May 28th, 2008

operesque

The next President of Europe

One of the best pieces of news this month was that, after meeting with Angela Merkel, Nicolas Sarkozy withdrew his (crucial) support for Tony Blair to become the next President of Europe. Why? Because of Blair's support for the Iraq war, apparently, and Britain's failure to adopt the euro and join the Schengen zone of passport-free travel.

So who should become the next president of Europe? Perhaps it should be Barack Obama. He's already won the hearts and minds of this continent. And if Brian Eno, talking to Wired last week, is to be believed, Obama has little chance of becoming president of the US.

Why?

"I'm sorry to say that I think America isn't quite there yet," Eno tells Wired. Here's his thinking. It makes worrying reading, because Eno has very often been right, including the last time he predicted a Democrat wouldn't win.

Wired: "You won a $500 Long Bet with Stewart Brand (in 2002) that by August 2005, a Democrat would not be president of the US. Would you be willing to go double or nothing that by August 2009 a Dem will be president of the US? Why or why not?"

Eno: "I would bet the same again this time. I feel that the Rightists in America have almost complete media dominance — and are prepared to play as dirty as they need.
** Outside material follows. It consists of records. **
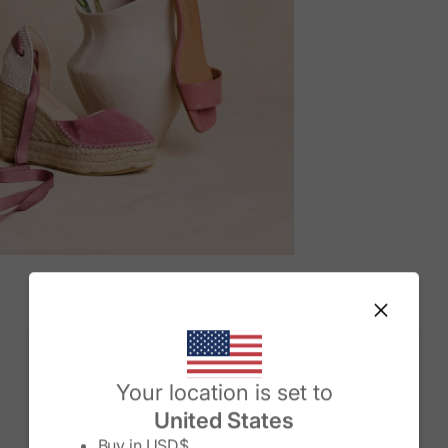
M
Change country/region
Your location is set to
United States
Buy in
USD$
They would be very happy with Clinton as the Democratic candidate because they know exactly how to slice her to pieces. A Clinton candidature means a Republican presidency, as far as I can see. Obama is more of a problem, because nobody hates him (as they do Clinton) and indeed a lot of people are genuinely inspired by him. So his candidacy will require the very dirtiest of dirty tricks, and I have no doubt they'll sink to the challenge."

"In 2002, I felt that it was important for the Republicans to win. Kerry did not strike me as a charismatic candidate, and I felt that whoever took the presidency next would get blamed for the complete cock-up that Bush and his team had started. If Kerry had won, he and the Democrats would now be getting the blame for the failures in Iraq and Afghanistan and the collapse of your economy. This would have given the Republicans 25 years of dominance — as they would continue to point back at Iraq, etc. and say, "That's what the Democrats will do for you." So it seemed to me important that Bush take the can for all that, since it was directly the result of his policies. I imagined that the resulting disillusionment with Bush and the Bushmen would open the way for a new broom — I was at that time hoping it would be Hillary Clinton. I thought the change of a mood in the country would enable her to take a strongly liberal position and not have to apologize for it. She hasn't done that, because she dare not. She knows the knives are out for any sign on her part that she'll be "softer" than McCain — because she's trying to play him at his own game, instead of coming up with a different one."

"As it turns out, it's Obama who is playing the different game. I hope that he will be the Democratic candidate. I would be thrilled if he became the president. However, I think he will be cut to ribbons by the most disgraceful campaign any of us will ever have witnessed. He has to be discredited, and he will be, somehow. And I worry that the American people will complain about it and then swallow it as they swallowed the fraudulent election of Bush. So, no, I wouldn't bet on a Democrat being president. I dearly wish that would be the case — either Obama or Clinton — but I'm sorry to say that I think America isn't quite there yet. It may require another four years of collapse and chaos under another Republican administration."

As dearly as Eno hopes he's wrong about this, I hope he's wrong about this. And as avidly as Eno supports Obama, I support Obama. But I've learned that most Americans (most British, for that matter, or certainly English) think differently from me in matters like this, and that just because I think a politician's views are sane and reasonable, it doesn't follow that they'll see things the same way. Here in continental Europe, though, we like Obama. Should he fail in his bid to become US president, he should come and do the job over here. It would be a step up, not down; after all, we in the European Union are considerably richer and more than twice as populous (728 million versus 300 million) than the US. What's more, we're a lot better educated than the average American, which is probably why we're more likely to agree with Obama's policies than his fellow countrymen are.

If Eno is right and America "isn't ready yet" for an Obama presidency, well, Europe is. You Americans just haven't earned him, and don't deserve anyone quite that good anyway, the way you've been behaving this decade. So, ladies and gentlemen, I give you... the next President of the United States of Europe!